-------- INPUT DATA
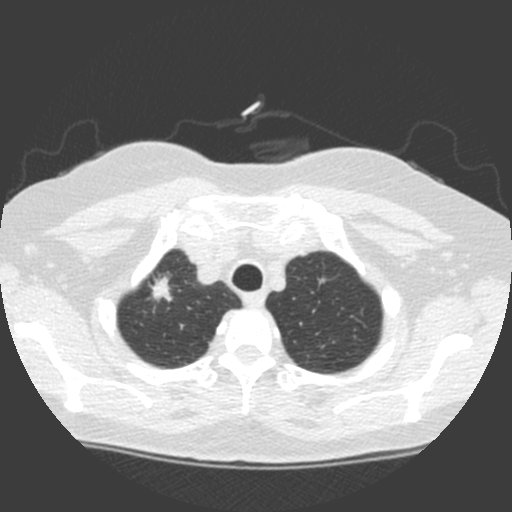
Low-dose screening chest CT, one axial slice; position 140 of 155 along the scan axis; 120 kVp; lung window (W 1500 / L -600 HU); 2 mm slice thickness; 512 × 512 image matrix, field of view 314 × 314 mm.
Annotated regions visible in this slice (manually delineated by an expert):
- lesion 1 (tumor, upper lobe of right lung): bounding box (x1, y1, x2, y2) in pixels: (149, 276, 172, 302)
----------------
_TASK DESCRIPTION_
Report every line of the data above that contains the string "slice" by copying it in full.

_WRITTEN SOLUTION_
Low-dose screening chest CT, one axial slice; position 140 of 155 along the scan axis; 120 kVp; lung window (W 1500 / L -600 HU); 2 mm slice thickness; 512 × 512 image matrix, field of view 314 × 314 mm.
Annotated regions visible in this slice (manually delineated by an expert):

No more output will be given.